Translate this sentence from the page text into Spanish: "They can all be found in the Utah PIO association Facebook group."

:: Page text ::
....

A tremendous person to interview would be John Gleason – Public Information Officer with UDOT. I actually interviewed him during grad school. He is a great guy and is always very helpful. Some other names to consider too are Joe Daugherty, Lally Laksbergs, Eileen Barron, and Joseph Walker. They can all be found in the Utah PIO association Facebook group. 

Thank-you so much Tim! 

It is so cool how you overcame difficulties with college and found your own path to success! I have been a bit slow finding my own way but hope to combine my skills in design, communication and experiences working with the federal government into seasonal or permanent work as a Public Information Officer. 

I really appreciate you putting the time in (especially with things being so crazy lately!) I will take your advice to heart and hope to see you out in the real world sometime.

....

:: Stored data ::
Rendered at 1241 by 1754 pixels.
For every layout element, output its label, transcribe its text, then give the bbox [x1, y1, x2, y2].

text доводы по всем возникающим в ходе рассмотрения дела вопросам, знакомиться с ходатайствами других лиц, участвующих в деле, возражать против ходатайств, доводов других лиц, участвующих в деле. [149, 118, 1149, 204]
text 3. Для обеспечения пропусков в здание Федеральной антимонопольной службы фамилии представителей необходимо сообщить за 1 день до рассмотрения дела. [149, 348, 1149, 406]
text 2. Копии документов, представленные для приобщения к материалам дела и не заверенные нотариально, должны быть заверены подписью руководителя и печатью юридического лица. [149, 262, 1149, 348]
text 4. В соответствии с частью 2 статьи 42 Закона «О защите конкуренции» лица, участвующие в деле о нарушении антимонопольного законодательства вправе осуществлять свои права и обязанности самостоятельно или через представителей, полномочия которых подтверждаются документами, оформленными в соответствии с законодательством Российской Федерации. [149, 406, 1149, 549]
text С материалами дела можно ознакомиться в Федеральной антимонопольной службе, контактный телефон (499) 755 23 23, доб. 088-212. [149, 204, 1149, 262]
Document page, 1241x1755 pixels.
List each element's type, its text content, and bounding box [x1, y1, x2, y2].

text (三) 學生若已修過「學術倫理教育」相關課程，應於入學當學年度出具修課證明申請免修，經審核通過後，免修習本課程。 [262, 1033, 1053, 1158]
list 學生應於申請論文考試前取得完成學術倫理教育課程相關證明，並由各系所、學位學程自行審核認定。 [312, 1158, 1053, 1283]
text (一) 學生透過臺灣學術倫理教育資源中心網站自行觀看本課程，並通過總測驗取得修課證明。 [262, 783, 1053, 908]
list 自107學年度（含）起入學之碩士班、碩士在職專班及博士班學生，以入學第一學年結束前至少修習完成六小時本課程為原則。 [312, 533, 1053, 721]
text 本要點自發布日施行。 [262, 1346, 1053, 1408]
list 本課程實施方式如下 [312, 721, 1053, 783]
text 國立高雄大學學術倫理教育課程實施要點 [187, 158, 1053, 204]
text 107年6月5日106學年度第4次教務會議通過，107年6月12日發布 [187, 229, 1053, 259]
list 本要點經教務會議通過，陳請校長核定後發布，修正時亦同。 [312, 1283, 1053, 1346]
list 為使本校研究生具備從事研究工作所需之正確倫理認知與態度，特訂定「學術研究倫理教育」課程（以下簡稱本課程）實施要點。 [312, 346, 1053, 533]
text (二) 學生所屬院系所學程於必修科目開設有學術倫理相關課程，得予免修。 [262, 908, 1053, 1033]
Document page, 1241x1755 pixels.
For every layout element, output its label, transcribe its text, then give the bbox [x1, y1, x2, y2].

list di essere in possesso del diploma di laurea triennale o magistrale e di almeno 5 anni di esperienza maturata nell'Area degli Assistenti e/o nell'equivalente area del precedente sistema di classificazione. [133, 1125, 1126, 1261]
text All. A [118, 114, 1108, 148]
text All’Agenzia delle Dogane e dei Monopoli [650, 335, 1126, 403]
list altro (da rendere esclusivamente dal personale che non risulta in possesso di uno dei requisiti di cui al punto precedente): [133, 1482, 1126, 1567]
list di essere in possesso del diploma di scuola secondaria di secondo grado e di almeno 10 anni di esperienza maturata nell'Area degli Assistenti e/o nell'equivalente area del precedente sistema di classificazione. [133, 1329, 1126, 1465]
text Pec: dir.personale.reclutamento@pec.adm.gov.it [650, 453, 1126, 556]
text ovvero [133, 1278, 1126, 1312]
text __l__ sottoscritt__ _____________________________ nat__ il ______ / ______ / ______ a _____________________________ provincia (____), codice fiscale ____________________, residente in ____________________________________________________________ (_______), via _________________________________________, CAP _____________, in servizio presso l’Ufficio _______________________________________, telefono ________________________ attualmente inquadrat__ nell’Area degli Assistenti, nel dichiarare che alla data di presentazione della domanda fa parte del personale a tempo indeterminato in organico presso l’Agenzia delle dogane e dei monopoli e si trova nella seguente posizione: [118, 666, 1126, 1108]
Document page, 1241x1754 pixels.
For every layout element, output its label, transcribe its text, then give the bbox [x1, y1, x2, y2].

....

:: Task answer ::
Todos ellos se pueden encontrar en el grupo de Facebook de la asociación de PIO de Utah.